[Start of Attachment]

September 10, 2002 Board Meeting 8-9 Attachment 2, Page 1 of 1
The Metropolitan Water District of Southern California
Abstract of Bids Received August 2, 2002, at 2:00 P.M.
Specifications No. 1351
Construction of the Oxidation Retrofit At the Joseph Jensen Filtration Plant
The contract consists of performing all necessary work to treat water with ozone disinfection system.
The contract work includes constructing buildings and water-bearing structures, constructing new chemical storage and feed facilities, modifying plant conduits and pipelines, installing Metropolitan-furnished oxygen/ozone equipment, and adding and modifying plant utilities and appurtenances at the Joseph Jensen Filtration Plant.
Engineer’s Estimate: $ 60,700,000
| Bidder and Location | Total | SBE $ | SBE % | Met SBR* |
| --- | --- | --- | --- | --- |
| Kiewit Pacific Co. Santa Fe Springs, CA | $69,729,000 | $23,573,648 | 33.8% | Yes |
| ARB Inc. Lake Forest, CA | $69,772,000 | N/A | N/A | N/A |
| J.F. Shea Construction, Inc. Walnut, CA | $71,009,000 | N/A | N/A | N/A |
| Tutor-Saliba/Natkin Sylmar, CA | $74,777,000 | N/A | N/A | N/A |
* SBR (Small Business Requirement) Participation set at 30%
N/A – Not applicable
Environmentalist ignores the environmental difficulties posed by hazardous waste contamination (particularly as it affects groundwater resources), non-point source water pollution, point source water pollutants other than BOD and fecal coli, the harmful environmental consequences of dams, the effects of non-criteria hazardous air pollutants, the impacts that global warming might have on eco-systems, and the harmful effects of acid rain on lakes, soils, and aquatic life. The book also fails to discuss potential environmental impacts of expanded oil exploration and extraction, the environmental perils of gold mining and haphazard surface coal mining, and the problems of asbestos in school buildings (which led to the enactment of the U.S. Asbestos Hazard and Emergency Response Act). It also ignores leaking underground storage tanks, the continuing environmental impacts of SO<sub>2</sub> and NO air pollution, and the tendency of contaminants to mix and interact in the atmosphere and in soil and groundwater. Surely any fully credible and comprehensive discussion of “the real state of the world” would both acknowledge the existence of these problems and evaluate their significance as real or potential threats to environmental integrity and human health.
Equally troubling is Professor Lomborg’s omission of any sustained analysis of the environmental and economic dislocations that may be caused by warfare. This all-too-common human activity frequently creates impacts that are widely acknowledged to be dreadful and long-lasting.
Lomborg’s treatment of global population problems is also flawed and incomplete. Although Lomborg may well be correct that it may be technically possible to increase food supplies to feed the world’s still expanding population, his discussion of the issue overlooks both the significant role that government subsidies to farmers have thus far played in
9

[End of Attachment]

■ **TASK INSTRUCTIONS**
All lines above from the one containing "Shea Construction, Inc." to the one containing "N/A – Not applicable" must be repeated exactly, both lines included, and no others.

■ **ANSWER BELOW**
| J.F. Shea Construction, Inc. Walnut, CA | $71,009,000 | N/A | N/A | N/A |
| Tutor-Saliba/Natkin Sylmar, CA | $74,777,000 | N/A | N/A | N/A |
* SBR (Small Business Requirement) Participation set at 30%
N/A – Not applicable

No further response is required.